Камера перескакивает на мать близняшек, которая снова, будто заведенная, рассказывает про молитву как единственный способ справиться с обстоятельствами. Когда-то я ненавидела эту несгибаемую тупость, но теперь стала понимать, что она чувствует. И еще я понимаю, что это все из-за отчаяния и страха, потому что из этого и состоит сейчас моя жизнь. Страшнее всего, что я по-прежнему не знаю, какие у Люси намерения в отношении меня, что будет после того, как я выполню план по похудению. Я продолжаю успокаивать себя: она же не убийца.
Она оставляет мой телефон на кухне, переключив его на виброзвонок. Я слышу, как он там пикает и жужжит на столе. Она заряжает его, но кто звонил или писал – не говорит. Я представляю себе разные варианты, от кого могли быть звонки и какие могли быть дальнейшие действия: длинные, душераздирающие истории про маму, папу, Ким и Аманду. Но в основном я думаю о Джерри; это так глупо и жалко, но я не могу отделаться от горькой, но одновременно сладкой фантазии про то, как он врывается и спасает меня, держит меня на руках, и вообще он – другой человек: тот, кем он обещал быть на словах.

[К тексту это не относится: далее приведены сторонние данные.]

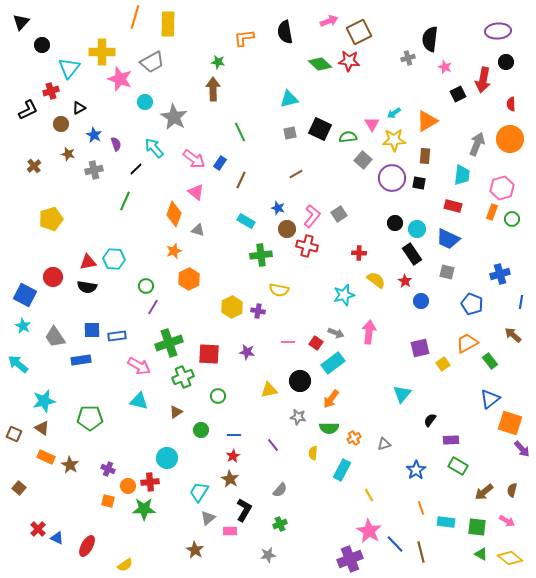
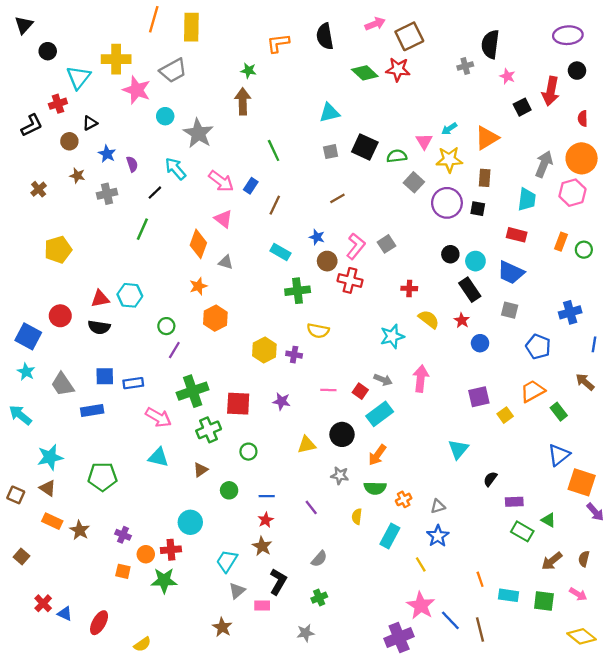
pink hexagon: (502, 188) -> (572, 193), moved
blue star: (416, 470) -> (438, 536), moved
green triangle: (481, 554) -> (548, 520), moved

Я провожу рукой под подоконником и – о, ничего себе – нащупываю зубчатую ручку! Пульс ускоряется: я вытягиваю ее и начинаю крутить. Окно приоткрылось сантиметров на пять. В комнату ворвался свежий воздух; от такого невероятного контраста в сравнении с той пакостью, что гоняет туда-сюда кондей, у меня сразу начинает кружиться голова. Эта открывшаяся щелка все равно бесполезна; даже если бы я в нее пролезла, на высоте сорока этажей я все равно остаюсь в плену, хоть с открытым окном, хоть с закрытым. Обернувшись, гляжу на свое одеяло и на ведра: настроение стремительно улучшается и переходит в эйфорию.